* [Text segment]
= Beginning of Section =
In 1920, Ben is listed as a widow and his family consists of his daughter, Winifred and himself.
In 1930 is where we find Ben married to Lessie with five children. Because I needed to figure out when they actually got married, I decide to locate Lessie with her family to see if she has been married before.
I have located her name as Lessie Leona Anderson on a family tree located at Ancestry.com. I use that information as a basis to try and track her family down in the 1920 federal census but I was thinking Anderson was her maiden name so I probably won’t find anything on her. But I did and this is where it gets interesting.
I locate Lessie, her father, Robert and her mother, Sallie on the same 1920 Census that I found Ben and Winifred. In fact, a key point that I previously missed, is they are living in the same household!
On the 1920 US Federal Census, Lessie is living with her parents, 53-year-old Robert M., and 45-year-old Alice L. Anderson on the family farm in Scott, Champaign, Ill. Lessie is 26-years-old and is identified also as a widow. But what is telling is she is still identified by her maiden name on the census and not her married name. She is also identified as a daughter and not as a daughter-in-law. Another key point is that Ben is also living in the same household along with 2-year-old Winifred.
Perhaps, Winifred was born out of wedlock. I suppose being thought of as widowed carried a lot less stigma at that time than having an illegitimate child. That also might explain why Robert A. (probably named after Lessie’s father) is 10-years-old on the 1930 census – they were already living together.
I have come across an entry on another family tree showing Ben P. Francis and Lessie Leona Anderson were married on May 31, 1917 in Danville, Vermillion County, Ill. There is something definitely mysterious about this family. If they were in fact married, as Ben reported on the 1917 draft registration card and as the marriage listing confirms, then why lie and be counted as a widow and widower on the 1920 census?
I have also located in the Campaign County, Ill., post-1900 birth records ( C0unty Clerk vol. 9, Library vol. 38, page 529), an entry for Winifred Florence Francis born December 26, 1917 in Mahomet, Ill. It list her parents as Bennett P. Francis of Kentucky and Lessie Anderson of Virginia. The abstract doesn’t tell me if her parents were married at the time but it does appear that Lessie Anderson is, in fact, Winifred’s biological mother.
Her father, Ben Porter Francis died at age 78 in Wayne, Ky. on Feb. 19, 1971 and is buried at New Charity Baptist Cemetery in Wayne County. Also buried there next to Ben is mother, Lessie Leona Anderson (June 30, 1893-Jan. 20, 1972), uncles Joseph W. (Jun. 1, 1890 – Nov. 12, 1977), Cosby (Jul. 3, 1909 – Dec. 7, 1981) and Robert B. (Jan. 21, 1888 – May 27, 1967) Francis, paternal grandparents Joseph N. Francis (Oct. 3 1855-Dec. 24, 1936) and Sallie Rankin Francis (Jan. 3, 1866-May 26, 1949), maternal grandparents, Alice Luana (b. 1874 d. 1971) and Robert Mitchell Anderson (1867-1933).
Winifred Florence Francis went on to marry Clarence Eugene Moore (Jan. 20, 1902 – Oct. 11, 1960). I am unable to find a marriage record, as I am unsure of where they were married and unfortunately due to privacy, I can’t be ascertain as to how many children, if they did have any, they had. Clarence died in Plainfield, Waushara County, Wisconsin. What is certain, is Winifred Florence Francis Moore, the beautiful little girl in the picture, led a long life and passed away at age 86 on Aug. 21, 2004 in Louisville, Jefferson County, Kentucky.
= End of Section =
* [Material shown]
= Beginning of Section =
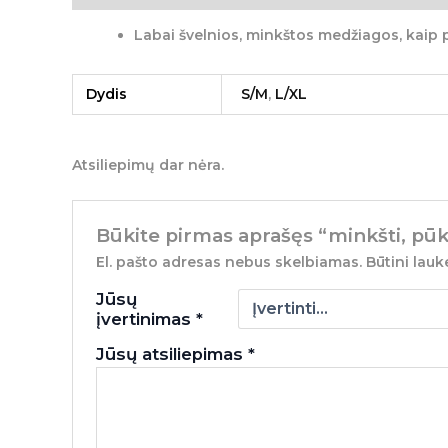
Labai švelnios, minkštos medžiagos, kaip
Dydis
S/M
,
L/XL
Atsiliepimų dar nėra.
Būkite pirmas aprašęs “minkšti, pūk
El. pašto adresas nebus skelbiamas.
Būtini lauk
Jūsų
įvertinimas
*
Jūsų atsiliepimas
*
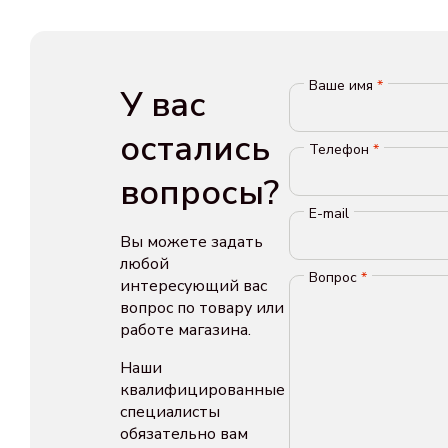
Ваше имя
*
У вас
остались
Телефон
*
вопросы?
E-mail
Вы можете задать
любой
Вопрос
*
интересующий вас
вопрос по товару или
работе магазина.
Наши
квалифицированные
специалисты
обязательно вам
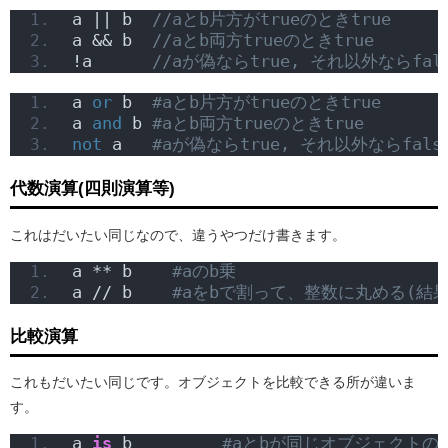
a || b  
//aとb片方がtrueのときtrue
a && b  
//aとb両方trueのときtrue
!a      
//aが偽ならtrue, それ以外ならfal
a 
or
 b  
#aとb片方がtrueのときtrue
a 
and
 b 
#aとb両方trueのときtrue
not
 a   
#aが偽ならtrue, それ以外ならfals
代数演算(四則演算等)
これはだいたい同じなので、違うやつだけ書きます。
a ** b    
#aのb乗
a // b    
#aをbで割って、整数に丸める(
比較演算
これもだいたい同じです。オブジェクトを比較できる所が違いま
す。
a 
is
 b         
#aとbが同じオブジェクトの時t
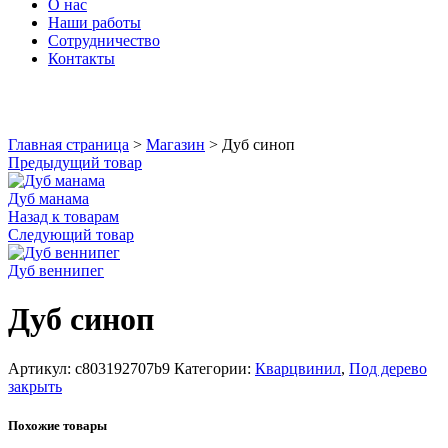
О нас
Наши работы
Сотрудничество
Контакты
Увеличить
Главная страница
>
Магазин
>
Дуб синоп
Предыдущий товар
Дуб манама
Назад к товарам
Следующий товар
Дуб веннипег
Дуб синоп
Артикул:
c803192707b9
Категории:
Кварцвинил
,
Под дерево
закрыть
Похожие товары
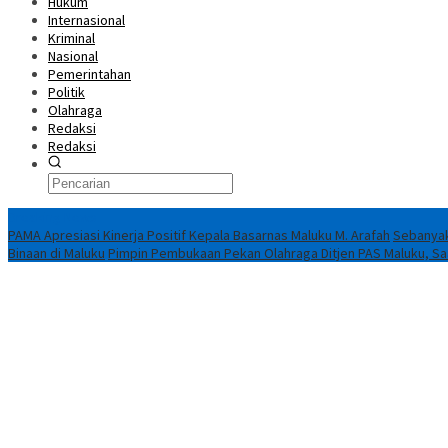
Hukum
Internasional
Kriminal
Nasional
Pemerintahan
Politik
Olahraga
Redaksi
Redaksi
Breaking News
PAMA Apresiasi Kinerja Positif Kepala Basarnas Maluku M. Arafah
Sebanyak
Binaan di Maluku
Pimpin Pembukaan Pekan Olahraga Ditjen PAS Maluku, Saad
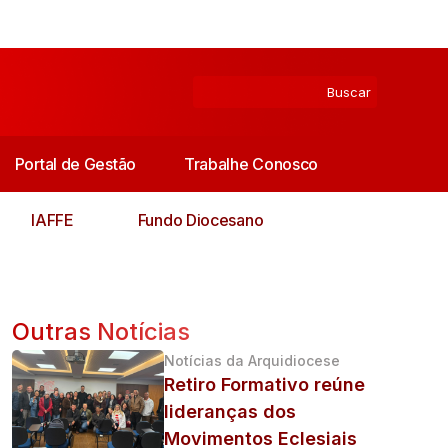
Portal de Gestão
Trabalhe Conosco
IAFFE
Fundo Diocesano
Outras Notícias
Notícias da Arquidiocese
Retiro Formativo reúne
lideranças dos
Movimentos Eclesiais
= End of Section =
* [Tasks]
1. Extract the passage from the Francis family history, everything from "I locate Lessie, her" down to "with 2-year-old Winifred.".
2. In the Francis family history, which uncles are named as buried at New Charity Baptist Cemetery?

* [Responses in order]
1.
I locate Lessie, her father, Robert and her mother, Sallie on the same 1920 Census that I found Ben and Winifred. In fact, a key point that I previously missed, is they are living in the same household!
On the 1920 US Federal Census, Lessie is living with her parents, 53-year-old Robert M., and 45-year-old Alice L. Anderson on the family farm in Scott, Champaign, Ill. Lessie is 26-years-old and is identified also as a widow. But what is telling is she is still identified by her maiden name on the census and not her married name. She is also identified as a daughter and not as a daughter-in-law. Another key point is that Ben is also living in the same household along with 2-year-old Winifred.

2.
Joseph W. Francis
Cosby Francis
Robert B. Francis